[Task statement] Retype each entry verbatim. Do not include the images.

[Source data]

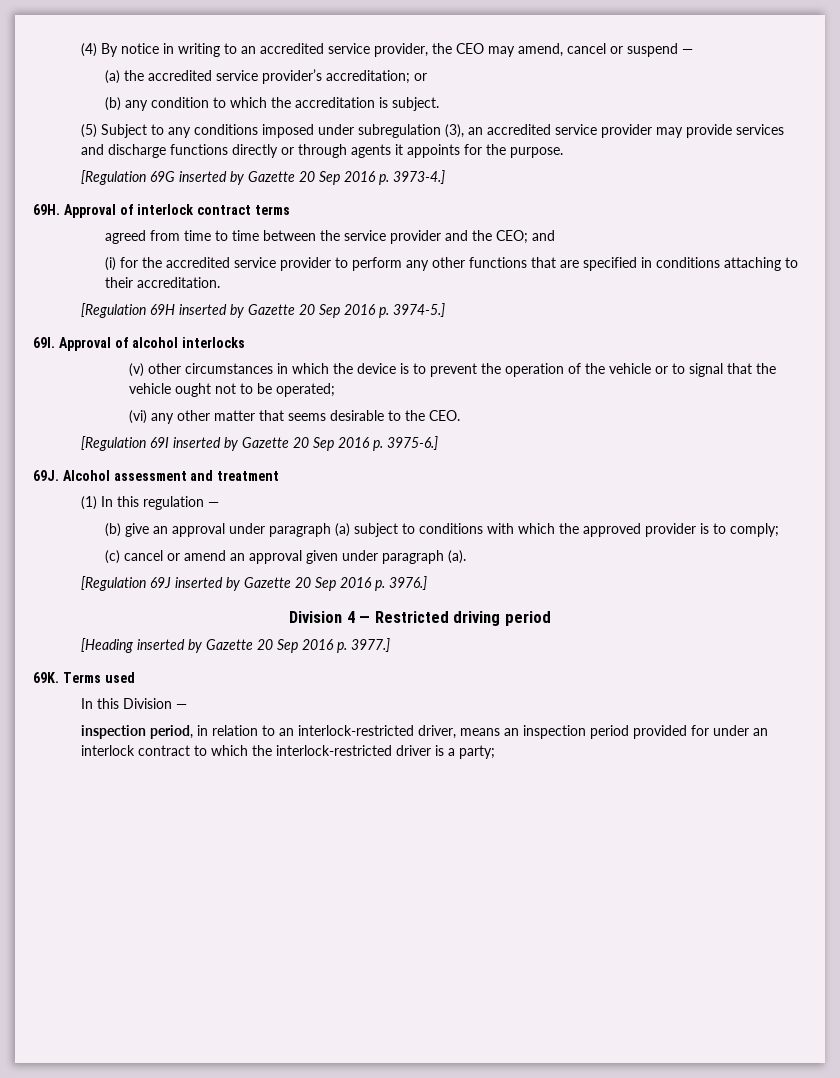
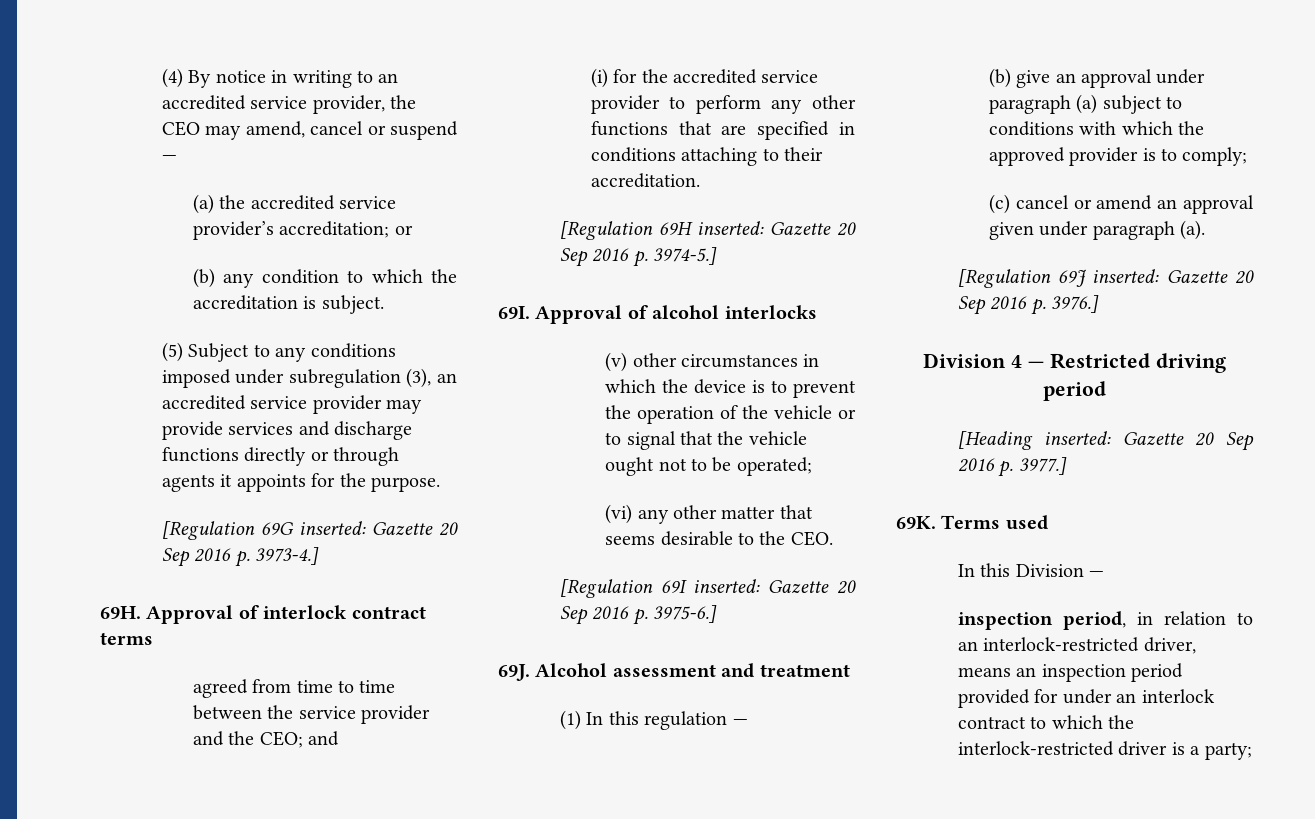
[179,171,245,185] inserted by -> [298,521,366,535] inserted:
[179,304,245,318] inserted by -> [696,221,764,235] inserted:
[173,437,239,451] inserted by -> [693,579,761,593] inserted:
[175,577,241,591] inserted by -> [1092,269,1160,283] inserted:
[137,639,203,653] inserted by -> [1044,431,1112,445] inserted:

[Reply]
[179,171,245,185] inserted by -> [298,521,366,535] inserted:
[179,304,245,318] inserted by -> [696,221,764,235] inserted:
[173,437,239,451] inserted by -> [693,579,761,593] inserted:
[175,577,241,591] inserted by -> [1092,269,1160,283] inserted:
[137,639,203,653] inserted by -> [1044,431,1112,445] inserted:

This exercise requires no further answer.